Regular potatoes have a bad reputation as being a bad carb that you should avoid. This actually isn’t true. Potatoes have a lot of great health benefits:
– They’re rich in vitamins & minerals such as vitamin C, calcium, B vitamins and potassium
– They’re also a great source of antioxidants and phytonutrients. Antioxidants are important for proper liver function and preventing cancer. Phytonutrients are basically the chemicals that occur naturally in plants. They are important for the health of our immune systems and help prevent inflammation.
– They’re a gluten-free, healthy & satisfying carbohydrate
I think potatoes are thought of as the bad guy because they’re typically paired with saturated fat: butter, cream, sour cream, cheese and bacon or deep-fried in oil. It doesn’t have to be that way; potatoes can be prepared healthy and still taste great.

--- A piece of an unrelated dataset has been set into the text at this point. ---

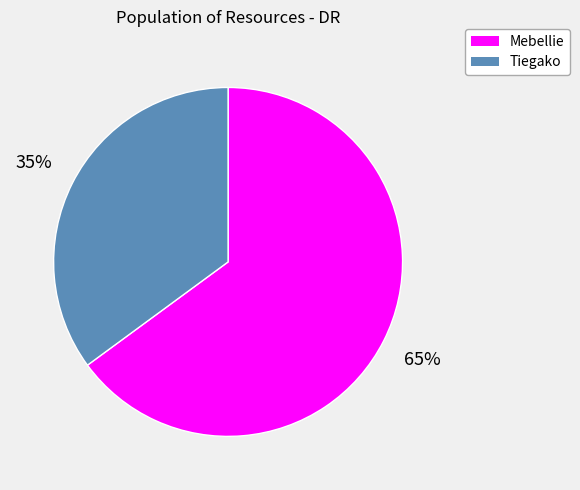

To the nearest percent, what portion does Mebellie represent?

65%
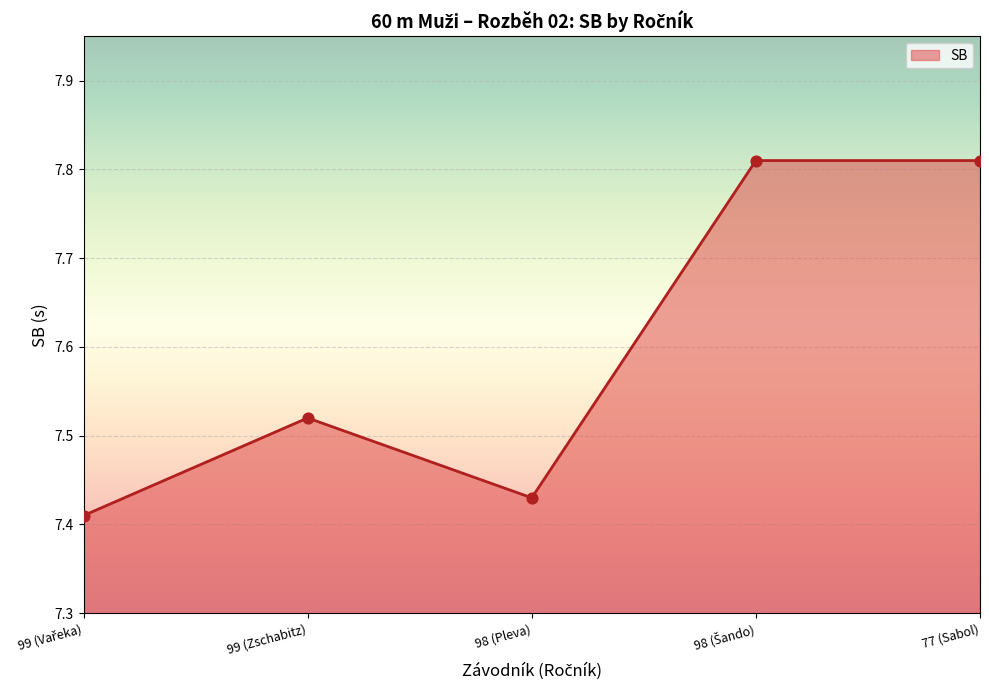

What is the ratio of the value at 77 (Sabol) to the value at 98 (Pleva)?

1.1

I made a great potato frittata recipe last week that called for mini red potatoes & spinach. Because potatoes are a healthy carb & eggs are a great source of protein & healthy fat this meal is balanced, delicious and will leave you feeling satisfied. It’s also super easy, and would be the perfect addition to a holiday brunch. Enjoy!
Potato & Spinach Frittata
Ingredients
2 tbsp grapeseed oil
8 mini red potatoes, sliced thinly
1 cup organic baby spinach, julienned
2 tbsp green onion or half shallot, diced
1 clove garlic, diced
8 eggs
Salt & pepper
1/3 cup milk (optional)
1/2 cup shredded white cheddar cheese
Method
Preheat oven to 400 F
Wash potatoes and peel off any spots. Cut potatoes into thin slices.
Heat oil on medium in an oven-safe skillet*. Add potato slices, season with salt & pepper, cover and cook for 10 minutes, until tender but firm, flipping half-way through.
Stir in spinach, onion & garlic and cook for 1-2 minutes, until spinach is wilted. Turn heat down to low.
In a medium-sized bowl, beat together eggs & milk and season with salt & pepper. Shred cheese.
Add egg mixture into the skillet, cover and cook for 7 minutes.
Uncover, sprinkle on shredded cheese and cook in the oven for 6 – 8 minutes or until egg is firm.
Transfer to a large cutting board, cut into wedges and serve with a salad.
*If you’re using a cast iron skillet, turn heat to medium-low to prevent potatoes from sticking. Cast iron retains heat more than regular non-stick pans.